Once again our time for research in Astoria was drawing to a close. Susan Lewis, an anthropologist , graciously came to talk with us. She suggested further reading in the University of Oregon and libraries in Prtland.
On our last day, we managed to see Denise Alborn to tell her how much we had appreciated her article in the Winter 1989 issue of Cumtux . Although she was hard at work, she took time out to exchange bibliographies from her own research with Erika, who was delighted to share her insights with Denise, and to compliment Denise on the comprehensive research she had done in writing her excellent article.
Erika in the fourth generation of the Dhillon family. I wish she could have known my father (her great grandfather). He had an imposing presence: six feet three inches tall, a military carriage, and a twinkle in his eye, all set off his turban and beard. My mother would seem petite by contrast, but she too commanded attention (perhaps curiosity) by her floor-length skirts and headdress, a costume which she maintained even into “flapper-era” styles of knee-high hemlines.

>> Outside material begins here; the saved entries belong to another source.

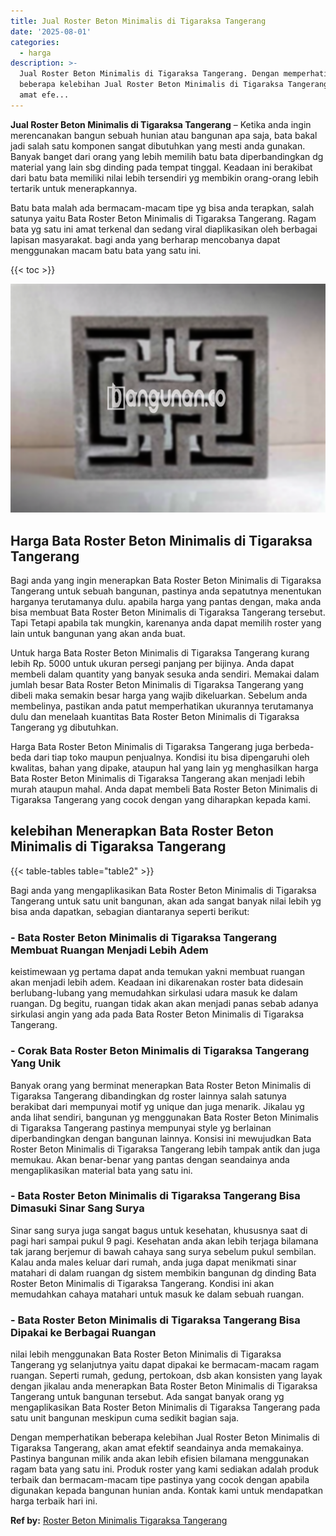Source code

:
 ```yaml
---
title: Jual Roster Beton Minimalis di Tigaraksa Tangerang
date: '2025-08-01'
categories:
  - harga
description: >-
  Jual Roster Beton Minimalis di Tigaraksa Tangerang. Dengan memperhatikan
  beberapa kelebihan Jual Roster Beton Minimalis di Tigaraksa Tangerang, akan
  amat efe...
---
```


**Jual Roster Beton Minimalis di Tigaraksa Tangerang** – Ketika anda ingin merencanakan bangun sebuah hunian atau bangunan apa saja, bata bakal jadi salah satu komponen sangat dibutuhkan yang mesti anda gunakan. Banyak banget dari orang yang lebih memilih batu bata diperbandingkan dg material yang lain sbg dinding pada tempat tinggal. Keadaan ini berakibat dari batu bata memiliki nilai lebih tersendiri yg membikin orang-orang lebih tertarik untuk menerapkannya.

Batu bata malah ada bermacam-macam tipe yg bisa anda terapkan, salah satunya yaitu Bata Roster Beton Minimalis di Tigaraksa Tangerang. Ragam bata yg satu ini amat terkenal dan sedang viral diaplikasikan oleh berbagai lapisan masyarakat. bagi anda yang berharap mencobanya dapat menggunakan macam batu bata yang satu ini.

{{< toc >}}

![Jual Roster Beton Minimalis di Tigaraksa Tangerang](/images/bata-roster-minimalis-06.png)

## Harga Bata Roster Beton Minimalis di Tigaraksa Tangerang

Bagi anda yang ingin menerapkan Bata Roster Beton Minimalis di Tigaraksa Tangerang untuk sebuah bangunan, pastinya anda sepatutnya menentukan harganya terutamanya dulu. apabila harga yang pantas dengan, maka anda bisa membuat Bata Roster Beton Minimalis di Tigaraksa Tangerang tersebut. Tapi Tetapi apabila tak mungkin, karenanya anda dapat memilih roster yang lain untuk bangunan yang akan anda buat.

Untuk harga Bata Roster Beton Minimalis di Tigaraksa Tangerang kurang lebih Rp. 5000 untuk ukuran persegi panjang per bijinya. Anda dapat membeli dalam quantity yang banyak sesuka anda sendiri. Memakai dalam jumlah besar Bata Roster Beton Minimalis di Tigaraksa Tangerang yang dibeli maka semakin besar harga yang wajib dikeluarkan. Sebelum anda membelinya, pastikan anda patut memperhatikan ukurannya terutamanya dulu dan menelaah kuantitas Bata Roster Beton Minimalis di Tigaraksa Tangerang yg dibutuhkan.

Harga Bata Roster Beton Minimalis di Tigaraksa Tangerang juga berbeda-beda dari tiap toko maupun penjualnya. Kondisi itu bisa dipengaruhi oleh kwalitas, bahan yang dipake, ataupun hal yang lain yg menghasilkan harga Bata Roster Beton Minimalis di Tigaraksa Tangerang akan menjadi lebih murah ataupun mahal. Anda dapat membeli Bata Roster Beton Minimalis di Tigaraksa Tangerang yang cocok dengan yang diharapkan kepada kami.

## kelebihan Menerapkan Bata Roster Beton Minimalis di Tigaraksa Tangerang

{{< table-tables table="table2" >}}

Bagi anda yang mengaplikasikan Bata Roster Beton Minimalis di Tigaraksa Tangerang untuk satu unit bangunan, akan ada sangat banyak nilai lebih yg bisa anda dapatkan, sebagian diantaranya seperti berikut:

### \- Bata Roster Beton Minimalis di Tigaraksa Tangerang Membuat Ruangan Menjadi Lebih Adem

keistimewaan yg pertama dapat anda temukan yakni membuat ruangan akan menjadi lebih adem. Keadaan ini dikarenakan roster bata didesain berlubang-lubang yang memudahkan sirkulasi udara masuk ke dalam ruangan. Dg begitu, ruangan tidak akan akan menjadi panas sebab adanya sirkulasi angin yang ada pada Bata Roster Beton Minimalis di Tigaraksa Tangerang.

### \- Corak Bata Roster Beton Minimalis di Tigaraksa Tangerang Yang Unik

Banyak orang yang berminat menerapkan Bata Roster Beton Minimalis di Tigaraksa Tangerang dibandingkan dg roster lainnya salah satunya berakibat dari mempunyai motif yg unique dan juga menarik. Jikalau yg anda lihat sendiri, bangunan yg menggunakan Bata Roster Beton Minimalis di Tigaraksa Tangerang pastinya mempunyai style yg berlainan diperbandingkan dengan bangunan lainnya. Konsisi ini mewujudkan Bata Roster Beton Minimalis di Tigaraksa Tangerang lebih tampak antik dan juga memukau. Akan benar-benar yang pantas dengan seandainya anda mengaplikasikan material bata yang satu ini.

### \- Bata Roster Beton Minimalis di Tigaraksa Tangerang Bisa Dimasuki Sinar Sang Surya

Sinar sang surya juga sangat bagus untuk kesehatan, khususnya saat di pagi hari sampai pukul 9 pagi. Kesehatan anda akan lebih terjaga bilamana tak jarang berjemur di bawah cahaya sang surya sebelum pukul sembilan. Kalau anda males keluar dari rumah, anda juga dapat menikmati sinar matahari di dalam ruangan dg sistem membikin bangunan dg dinding Bata Roster Beton Minimalis di Tigaraksa Tangerang. Kondisi ini akan memudahkan cahaya matahari untuk masuk ke dalam sebuah ruangan.

### \- Bata Roster Beton Minimalis di Tigaraksa Tangerang Bisa Dipakai ke Berbagai Ruangan

nilai lebih menggunakan Bata Roster Beton Minimalis di Tigaraksa Tangerang yg selanjutnya yaitu dapat dipakai ke bermacam-macam ragam ruangan. Seperti rumah, gedung, pertokoan, dsb akan konsisten yang layak dengan jikalau anda menerapkan Bata Roster Beton Minimalis di Tigaraksa Tangerang untuk bangunan tersebut. Ada sangat banyak orang yg mengaplikasikan Bata Roster Beton Minimalis di Tigaraksa Tangerang pada satu unit bangunan meskipun cuma sedikit bagian saja.

Dengan memperhatikan beberapa kelebihan Jual Roster Beton Minimalis di Tigaraksa Tangerang, akan amat efektif seandainya anda memakainya. Pastinya bangunan milik anda akan lebih efisien bilamana menggunakan ragam bata yang satu ini. Produk roster yang kami sediakan adalah produk terbaik dan bermacam-macam tipe pastinya yang cocok dengan apabila digunakan kepada bangunan hunian anda. Kontak kami untuk mendapatkan harga terbaik hari ini.

**Ref by:** [Roster Beton Minimalis Tigaraksa Tangerang](https://id.wikipedia.org/wiki/Roster)

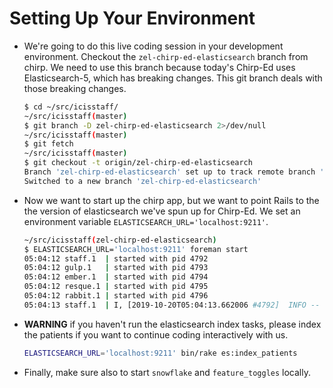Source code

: # Setting Up Your Environment

- We're going to do this live coding session in your development environment.  Checkout the `zel-chirp-ed-elasticsearch` branch from chirp.  We need to use this branch because today's Chirp-Ed uses Elasticsearch-5, which has breaking changes.  This git branch deals with those breaking changes.

  ```sh
  $ cd ~/src/icisstaff/
  ~/src/icisstaff(master)
  $ git branch -D zel-chirp-ed-elasticsearch 2>/dev/null
  ~/src/icisstaff(master)
  $ git fetch
  ~/src/icisstaff(master)
  $ git checkout -t origin/zel-chirp-ed-elasticsearch
  Branch 'zel-chirp-ed-elasticsearch' set up to track remote branch 'zel-chirp-ed-elasticsearch' from 'origin'.
  Switched to a new branch 'zel-chirp-ed-elasticsearch'
  ```

- Now we want to start up the chirp app, but we want to point Rails to the the version of elasticsearch we've spun up for Chirp-Ed.  We set an environment variable `ELASTICSEARCH_URL='localhost:9211'`.

  ```sh
  ~/src/icisstaff(zel-chirp-ed-elasticsearch)
  $ ELASTICSEARCH_URL='localhost:9211' foreman start
  05:04:12 staff.1  | started with pid 4792
  05:04:12 gulp.1   | started with pid 4793
  05:04:12 ember.1  | started with pid 4794
  05:04:12 resque.1 | started with pid 4795
  05:04:12 rabbit.1 | started with pid 4796
  05:04:13 staff.1  | I, [2019-10-20T05:04:13.662006 #4792]  INFO -- : Refreshing Gem list
  ```

- __WARNING__ if you haven't run the elasticsearch index tasks, please index the patients if you want to continue coding interactively with us.

  ```sh
  ELASTICSEARCH_URL='localhost:9211' bin/rake es:index_patients
  ```
  
- Finally, make sure also to start `snowflake` and `feature_toggles` locally.
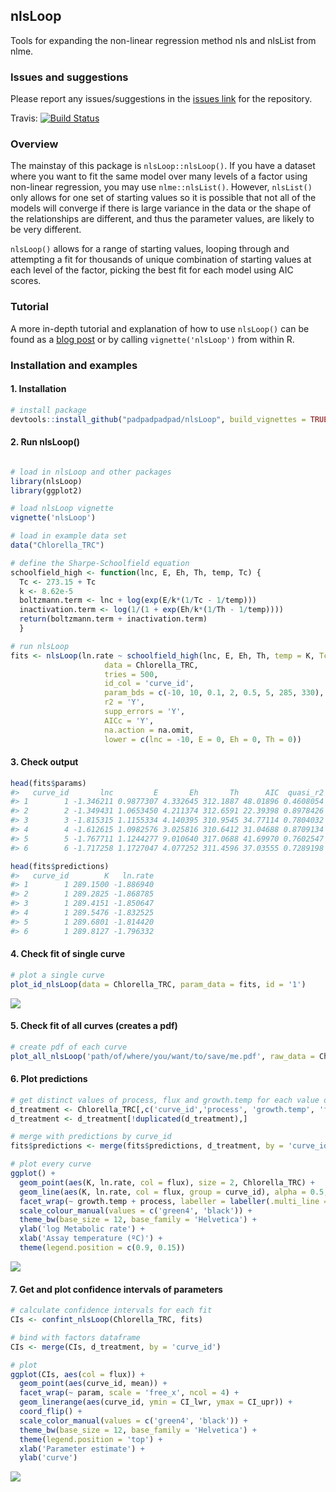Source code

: 
<!-- README.md is generated from README.Rmd. Please edit that file -->
nlsLoop
-------

Tools for expanding the non-linear regression method nls and nlsList from nlme.

### Issues and suggestions

Please report any issues/suggestions in the [issues link](https://github.com/padpadpadpad/nlsLoop/issues) for the repository.

Travis: [![Build Status](https://travis-ci.org/padpadpadpad/nlsLoop.svg?branch=master)](https://travis-ci.org/padpadpadpad/nlsLoop)

### Overview

The mainstay of this package is `nlsLoop::nlsLoop()`. If you have a dataset where you want to fit the same model over many levels of a factor using non-linear regression, you may use `nlme::nlsList()`. However, `nlsList()` only allows for one set of starting values so it is possible that not all of the models will converge if there is large variance in the data or the shape of the relationships are different, and thus the parameter values, are likely to be very different.

`nlsLoop()` allows for a range of starting values, looping through and attempting a fit for thousands of unique combination of starting values at each level of the factor, picking the best fit for each model using AIC scores.

### Tutorial

A more in-depth tutorial and explanation of how to use `nlsLoop()` can be found as a [blog post](https://padpadpadpad.github.io/post/introducing-nlsloop/) or by calling `vignette('nlsLoop')` from within R.

### Installation and examples

#### 1. Installation

``` r
# install package
devtools::install_github("padpadpadpad/nlsLoop", build_vignettes = TRUE)
```

#### 2. Run nlsLoop()

``` r

# load in nlsLoop and other packages
library(nlsLoop)
library(ggplot2)

# load nlsLoop vignette
vignette('nlsLoop')

# load in example data set
data("Chlorella_TRC")

# define the Sharpe-Schoolfield equation
schoolfield_high <- function(lnc, E, Eh, Th, temp, Tc) {
  Tc <- 273.15 + Tc
  k <- 8.62e-5
  boltzmann.term <- lnc + log(exp(E/k*(1/Tc - 1/temp)))
  inactivation.term <- log(1/(1 + exp(Eh/k*(1/Th - 1/temp))))
  return(boltzmann.term + inactivation.term)
  }

# run nlsLoop
fits <- nlsLoop(ln.rate ~ schoolfield_high(lnc, E, Eh, Th, temp = K, Tc = 20),
                     data = Chlorella_TRC,
                     tries = 500,
                     id_col = 'curve_id',
                     param_bds = c(-10, 10, 0.1, 2, 0.5, 5, 285, 330),
                     r2 = 'Y',
                     supp_errors = 'Y',
                     AICc = 'Y',
                     na.action = na.omit,
                     lower = c(lnc = -10, E = 0, Eh = 0, Th = 0))
```

#### 3. Check output

``` r
head(fits$params)
#>   curve_id       lnc         E       Eh       Th      AIC  quasi_r2
#> 1        1 -1.346211 0.9877307 4.332645 312.1887 48.01896 0.4608054
#> 2        2 -1.349431 1.0653450 4.211374 312.6591 22.39398 0.8978426
#> 3        3 -1.815315 1.1155334 4.140395 310.9545 34.77114 0.7804032
#> 4        4 -1.612615 1.0982576 3.025816 310.6412 31.04688 0.8709134
#> 5        5 -1.767711 1.1244277 9.010640 317.0688 41.69970 0.7602547
#> 6        6 -1.717258 1.1727047 4.077252 311.4596 37.03555 0.7289198

head(fits$predictions)
#>   curve_id        K   ln.rate
#> 1        1 289.1500 -1.886940
#> 2        1 289.2825 -1.868785
#> 3        1 289.4151 -1.850647
#> 4        1 289.5476 -1.832525
#> 5        1 289.6801 -1.814420
#> 6        1 289.8127 -1.796332
```

#### 4. Check fit of single curve

``` r
# plot a single curve
plot_id_nlsLoop(data = Chlorella_TRC, param_data = fits, id = '1')
```

![](README-first_fit_plot-1.png)

#### 5. Check fit of all curves (creates a pdf)

``` r
# create pdf of each curve
plot_all_nlsLoop('path/of/where/you/want/to/save/me.pdf', raw_data = Chlorella_TRC, param_data = fits)
```

#### 6. Plot predictions

``` r
# get distinct values of process, flux and growth.temp for each value of curve_id
d_treatment <- Chlorella_TRC[,c('curve_id','process', 'growth.temp', 'flux')]
d_treatment <- d_treatment[!duplicated(d_treatment),]

# merge with predictions by curve_id
fits$predictions <- merge(fits$predictions, d_treatment, by = 'curve_id')

# plot every curve
ggplot() +
  geom_point(aes(K, ln.rate, col = flux), size = 2, Chlorella_TRC) +
  geom_line(aes(K, ln.rate, col = flux, group = curve_id), alpha = 0.5, fits$predictions) +
  facet_wrap(~ growth.temp + process, labeller = labeller(.multi_line = F)) +
  scale_colour_manual(values = c('green4', 'black')) +
  theme_bw(base_size = 12, base_family = 'Helvetica') +
  ylab('log Metabolic rate') +
  xlab('Assay temperature (ºC)') +
  theme(legend.position = c(0.9, 0.15))
```

![](README-data_wrangling-1.png)

#### 7. Get and plot confidence intervals of parameters

``` r
# calculate confidence intervals for each fit
CIs <- confint_nlsLoop(Chlorella_TRC, fits)

# bind with factors dataframe
CIs <- merge(CIs, d_treatment, by = 'curve_id')

# plot
ggplot(CIs, aes(col = flux)) +
  geom_point(aes(curve_id, mean)) +
  facet_wrap(~ param, scale = 'free_x', ncol = 4) +
  geom_linerange(aes(curve_id, ymin = CI_lwr, ymax = CI_upr)) +
  coord_flip() +
  scale_color_manual(values = c('green4', 'black')) +
  theme_bw(base_size = 12, base_family = 'Helvetica') +
  theme(legend.position = 'top') +
  xlab('Parameter estimate') +
  ylab('curve')
```

![](README-confint_nlsLoop-1.png)
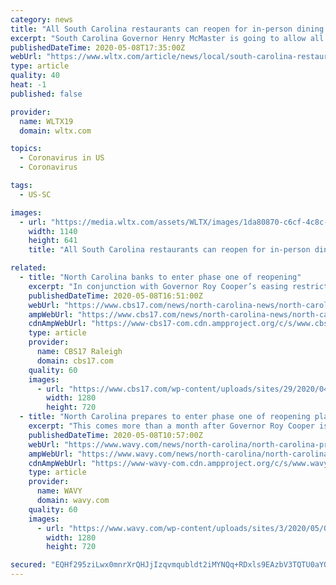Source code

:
 ```yaml
---
category: news
title: "All South Carolina restaurants can reopen for in-person dining Monday"
excerpt: "South Carolina Governor Henry McMaster is going to allow all restaurants in the state to reopen on Monday, although there will be some strong restrictions. McMaster made the announcement Friday afternoon during a news briefing."
publishedDateTime: 2020-05-08T17:35:00Z
webUrl: "https://www.wltx.com/article/news/local/south-carolina-restaurants-reopen-monday-may-11/101-4bd52950-95f2-4bd9-a2fa-c4de6fbed274"
type: article
quality: 40
heat: -1
published: false

provider:
  name: WLTX19
  domain: wltx.com

topics:
  - Coronavirus in US
  - Coronavirus

tags:
  - US-SC

images:
  - url: "https://media.wltx.com/assets/WLTX/images/1da80870-c6cf-4c8c-bcc2-1e1c36122a11/1da80870-c6cf-4c8c-bcc2-1e1c36122a11_1140x641.jpg"
    width: 1140
    height: 641
    title: "All South Carolina restaurants can reopen for in-person dining Monday"

related:
  - title: "North Carolina banks to enter phase one of reopening"
    excerpt: "In conjunction with Governor Roy Cooper’s easing restrictions Friday on the statewide shelter-in-place order, banks and their branches across North Carolina will"
    publishedDateTime: 2020-05-08T16:51:00Z
    webUrl: "https://www.cbs17.com/news/north-carolina-news/north-carolina-banks-to-enter-phase-one-of-reopening/"
    ampWebUrl: "https://www.cbs17.com/news/north-carolina-news/north-carolina-banks-to-enter-phase-one-of-reopening/amp/"
    cdnAmpWebUrl: "https://www-cbs17-com.cdn.ampproject.org/c/s/www.cbs17.com/news/north-carolina-news/north-carolina-banks-to-enter-phase-one-of-reopening/amp/"
    type: article
    provider:
      name: CBS17 Raleigh
      domain: cbs17.com
    quality: 60
    images:
      - url: "https://www.cbs17.com/wp-content/uploads/sites/29/2020/04/wells-fargo.jpg?w=1280&h=720&crop=1"
        width: 1280
        height: 720
  - title: "North Carolina prepares to enter phase one of reopening plan"
    excerpt: "This comes more than a month after Governor Roy Cooper issued his stay-at-home order, and businesses closed up shop to stop the spread of the coronavirus."
    publishedDateTime: 2020-05-08T10:57:00Z
    webUrl: "https://www.wavy.com/news/north-carolina/north-carolina-prepares-to-enter-phase-one-of-reopening-plan/"
    ampWebUrl: "https://www.wavy.com/news/north-carolina/north-carolina-prepares-to-enter-phase-one-of-reopening-plan/amp/"
    cdnAmpWebUrl: "https://www-wavy-com.cdn.ampproject.org/c/s/www.wavy.com/news/north-carolina/north-carolina-prepares-to-enter-phase-one-of-reopening-plan/amp/"
    type: article
    provider:
      name: WAVY
      domain: wavy.com
    quality: 60
    images:
      - url: "https://www.wavy.com/wp-content/uploads/sites/3/2020/05/Outer-Banks.jpg?w=1280&h=720&crop=1"
        width: 1280
        height: 720

secured: "EQHf295ziLwx0mnrXrQHJjIzqvmqubldt2iMYNQq+RDxls9EAzbV3TQTU0aYQZMaGH+qhNO7gYGBJ0ksbf3+lL2XUYUSLiu9S1wV0LN3FgY/UoWaFZ7CkNHOTEOkFEwFQKTbd5aiv3LtTFKNkuxkyyEmlEQ0aJSeSacFZcYPnN9KZa7dXUifhgzzt3RXyFzIfOSkbA8y5vzp4lDt2b/N+5qukmn9Ma1kRqghJ3ljKDnLejU81O6nVVhQfyfQW/7vygEXvWb7+vpms1wvVz1tJJHQ5i4lHftLSNFIunbU0XfGQf5X9xuQHWVzLoMSnap+;wedUU9j3Yxi6KD+ftfVeyQ=="
---
```



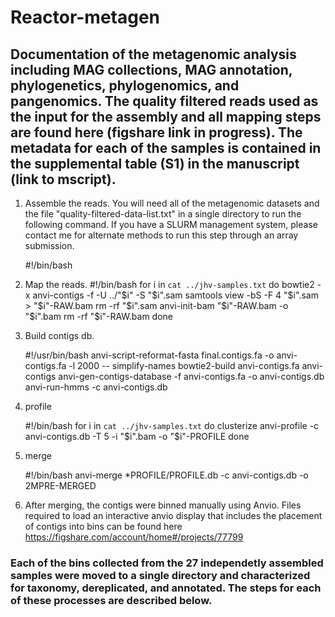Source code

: # Reactor-metagen
## Documentation of the metagenomic analysis including MAG collections, MAG annotation, phylogenetics, phylogenomics, and pangenomics. The quality filtered reads used as the input for the assembly and all mapping steps are found here (figshare link in progress). The metadata for each of the samples is contained in the supplemental table (S1) in the manuscript (link to mscript).

1. Assemble the reads. You will need all of the metagenomic datasets and the file "quality-filtered-data-list.txt" in a single directory to run the following command. If you have a SLURM management system, please contact me for alternate methods to run this step through an array submission.
     
    #!/bin/bash


2. Map the reads.
    #!/bin/bash
    for i in `cat ../jhv-samples.txt`
    do
        bowtie2 -x anvi-contigs -f -U ../"$i" -S "$i".sam
        samtools view -bS -F 4 "$i".sam > "$i"-RAW.bam
        rm -rf "$i".sam
        anvi-init-bam "$i"-RAW.bam -o "$i".bam
        rm -rf "$i"-RAW.bam
    done

3. Build contigs db.

    #!/usr/bin/bash
    anvi-script-reformat-fasta final.contigs.fa -o anvi-contigs.fa -l 2000 --         simplify-names
    bowtie2-build anvi-contigs.fa anvi-contigs
    anvi-gen-contigs-database -f anvi-contigs.fa -o	anvi-contigs.db
    anvi-run-hmms -c anvi-contigs.db
     
4. profile

    #!/bin/bash
    for i in `cat ../jhv-samples.txt`
    do
        clusterize anvi-profile -c anvi-contigs.db -T 5 -i "$i".bam -o "$i"-PROFILE
    done  
    
5. merge

    #!/bin/bash
     anvi-merge *PROFILE/PROFILE.db -c anvi-contigs.db -o 2MPRE-MERGED
     
6. After merging, the contigs were binned manually using Anvio. Files required to load an interactive anvio display that includes the placement of contigs into bins can be found here https://figshare.com/account/home#/projects/77799

### Each of the bins collected from the 27 independetly assembled samples were moved to a single directory and characterized for taxonomy, dereplicated, and annotated. The steps for each of these processes are described below.



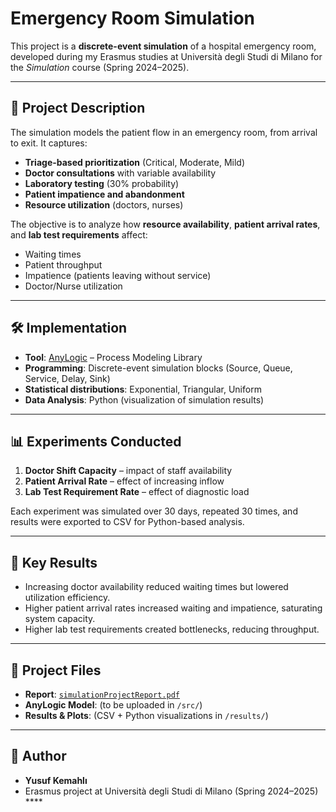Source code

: # Emergency Room Simulation

This project is a **discrete-event simulation** of a hospital emergency room, developed during my Erasmus studies at Università degli Studi di Milano for the *Simulation* course (Spring 2024–2025).

---

## 📌 Project Description
The simulation models the patient flow in an emergency room, from arrival to exit. It captures:
- **Triage-based prioritization** (Critical, Moderate, Mild)
- **Doctor consultations** with variable availability
- **Laboratory testing** (30% probability)
- **Patient impatience and abandonment**
- **Resource utilization** (doctors, nurses)

The objective is to analyze how **resource availability**, **patient arrival rates**, and **lab test requirements** affect:
- Waiting times  
- Patient throughput  
- Impatience (patients leaving without service)  
- Doctor/Nurse utilization  

---

## 🛠️ Implementation
- **Tool**: [AnyLogic](https://www.anylogic.com/) – Process Modeling Library  
- **Programming**: Discrete-event simulation blocks (Source, Queue, Service, Delay, Sink)  
- **Statistical distributions**: Exponential, Triangular, Uniform  
- **Data Analysis**: Python (visualization of simulation results)

---

## 📊 Experiments Conducted
1. **Doctor Shift Capacity** – impact of staff availability  
2. **Patient Arrival Rate** – effect of increasing inflow  
3. **Lab Test Requirement Rate** – effect of diagnostic load  

Each experiment was simulated over 30 days, repeated 30 times, and results were exported to CSV for Python-based analysis.

---

## 🔑 Key Results
- Increasing doctor availability reduced waiting times but lowered utilization efficiency.  
- Higher patient arrival rates increased waiting and impatience, saturating system capacity.  
- Higher lab test requirements created bottlenecks, reducing throughput.  

---

## 📂 Project Files
- **Report**: [`simulationProjectReport.pdf`](./report/simulationProjectReportYusufKemahli.pdf)  
- **AnyLogic Model**: (to be uploaded in `/src/`)  
- **Results & Plots**: (CSV + Python visualizations in `/results/`)  

---

## 👤 Author
- **Yusuf Kemahlı**  
- Erasmus project at Università degli Studi di Milano (Spring 2024–2025)  ****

Erika marvels at my accuracy of detail, and frankly, I am somewhat amazed too. I always thought that children's retention of their earliest memories started at a later age, but now I think it starts as early as two or three. Otherwise, I can't account for all the things I remember. Erika is fascinated by the beauty of Astoria, its rivers and mountains and woodlands. “It's just as you described them,” she says, but I don't think I could ever describe the beauty of Astoria adequately.
I remember much more than I have written. I remember streets clogged thick with golden daffodils. I remember pussy willows—what an incredibly exotic plant! I am sure I will never be ably to describe the excitement produced by the vision of blackberry juice glistening in the sun.
Our work has just begun. Although I have a completed manuscript and Erika is already at work on her film based on my manuscript, my story is not yet finished. I will not be content until I learn more about the time and place of my origins. We will be spending many more hours digging up the past in dusty tomes. I have discovered that the dust clears away quickly when new light is shed upon it.
An interesting discovery for me was a definition of the “Barred Zone.” In 1917, the Immigration Act stopped immigration from Asia by the following delineation: “An imaginary line was drawn from Red Sea to the Mediterranean, Aegean and Black Seas, through the Caucasus Mountains and the Caspian Sea, along Ural River, and then through the Ural Mountians.” All people living in areas east of the line, which came to be called the “Barred Zone,” were denied entry (to the United States) from then on. Asian Indians were among the excluded.